**TO-DO ITEM**
A faithful copy is required. Print each line of the data exactly and omit the pictures.

**DATA**
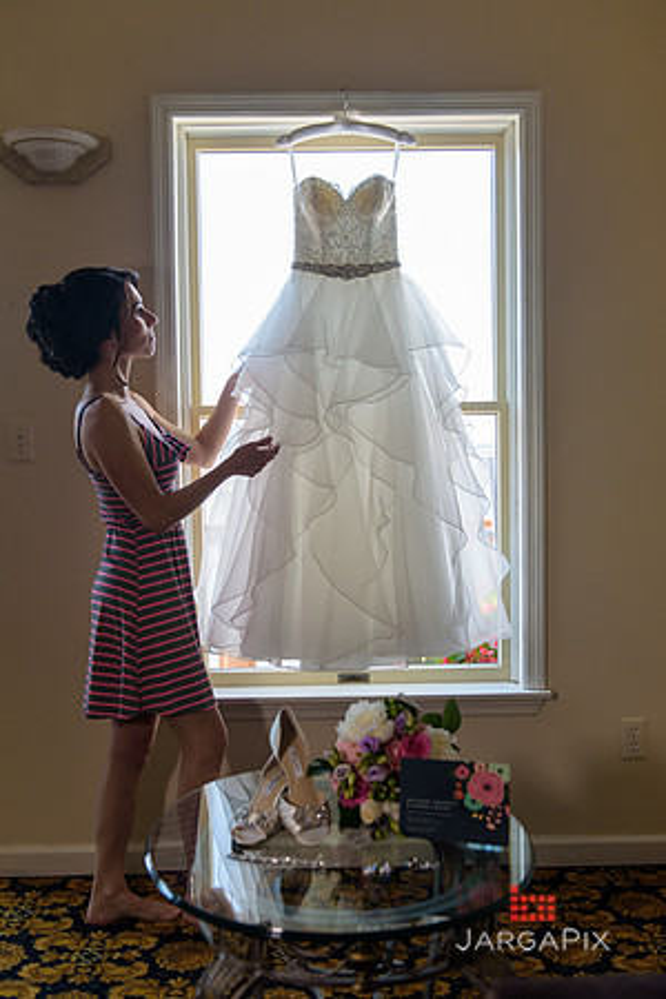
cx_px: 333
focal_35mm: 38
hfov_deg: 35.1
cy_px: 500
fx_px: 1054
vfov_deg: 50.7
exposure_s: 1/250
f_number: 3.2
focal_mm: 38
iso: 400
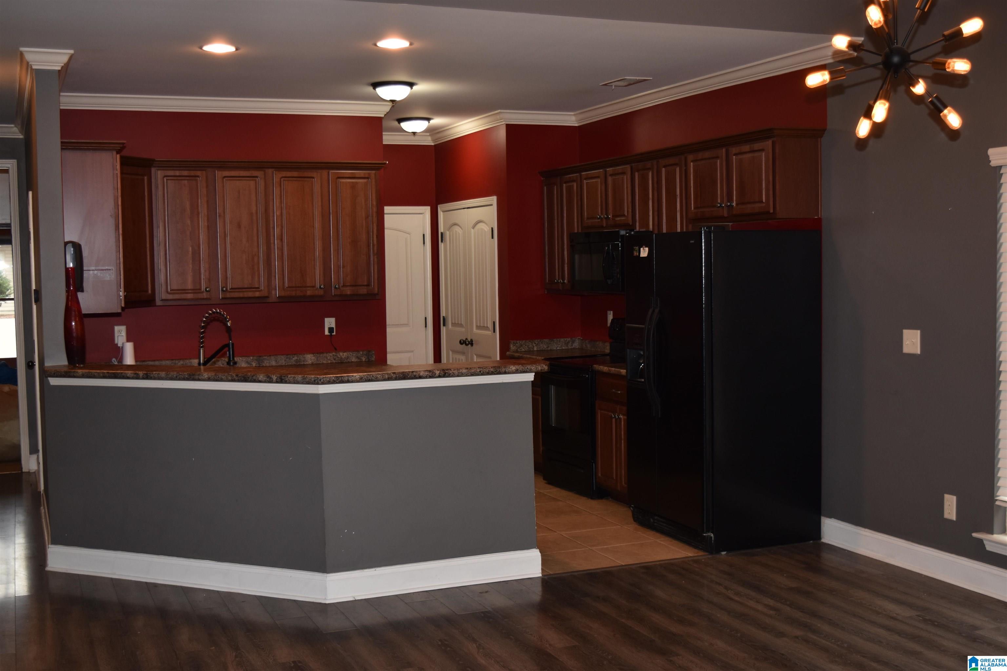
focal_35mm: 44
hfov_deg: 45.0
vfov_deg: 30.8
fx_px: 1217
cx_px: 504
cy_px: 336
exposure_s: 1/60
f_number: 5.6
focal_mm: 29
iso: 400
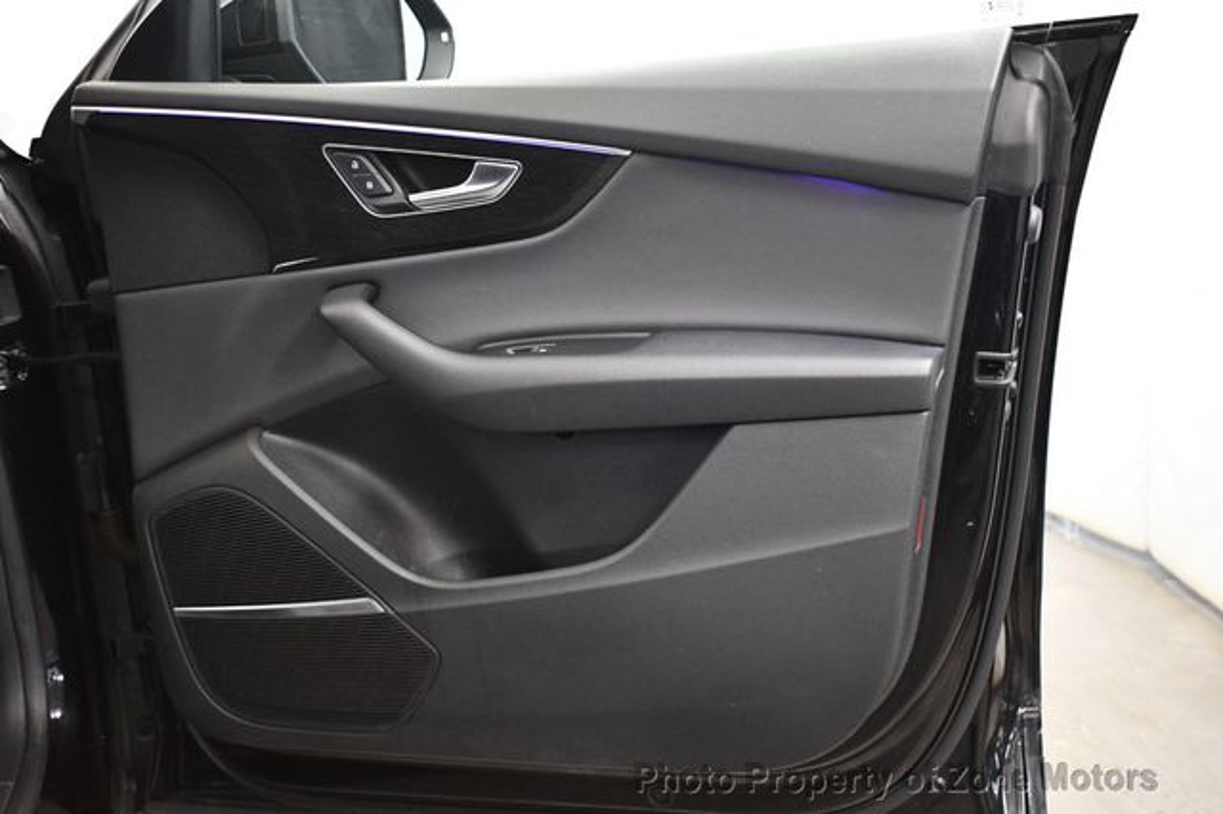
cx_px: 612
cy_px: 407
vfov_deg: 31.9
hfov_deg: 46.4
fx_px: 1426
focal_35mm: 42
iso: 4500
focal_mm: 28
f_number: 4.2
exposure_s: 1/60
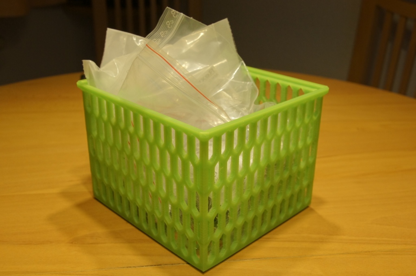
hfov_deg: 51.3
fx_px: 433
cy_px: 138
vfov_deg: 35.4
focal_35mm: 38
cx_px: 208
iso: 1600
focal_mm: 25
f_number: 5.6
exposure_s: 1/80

**WRITTEN ANSWER**
cx_px: 333
focal_35mm: 38
hfov_deg: 35.1
cy_px: 500
fx_px: 1054
vfov_deg: 50.7
exposure_s: 1/250
f_number: 3.2
focal_mm: 38
iso: 400
focal_35mm: 44
hfov_deg: 45.0
vfov_deg: 30.8
fx_px: 1217
cx_px: 504
cy_px: 336
exposure_s: 1/60
f_number: 5.6
focal_mm: 29
iso: 400
cx_px: 612
cy_px: 407
vfov_deg: 31.9
hfov_deg: 46.4
fx_px: 1426
focal_35mm: 42
iso: 4500
focal_mm: 28
f_number: 4.2
exposure_s: 1/60
hfov_deg: 51.3
fx_px: 433
cy_px: 138
vfov_deg: 35.4
focal_35mm: 38
cx_px: 208
iso: 1600
focal_mm: 25
f_number: 5.6
exposure_s: 1/80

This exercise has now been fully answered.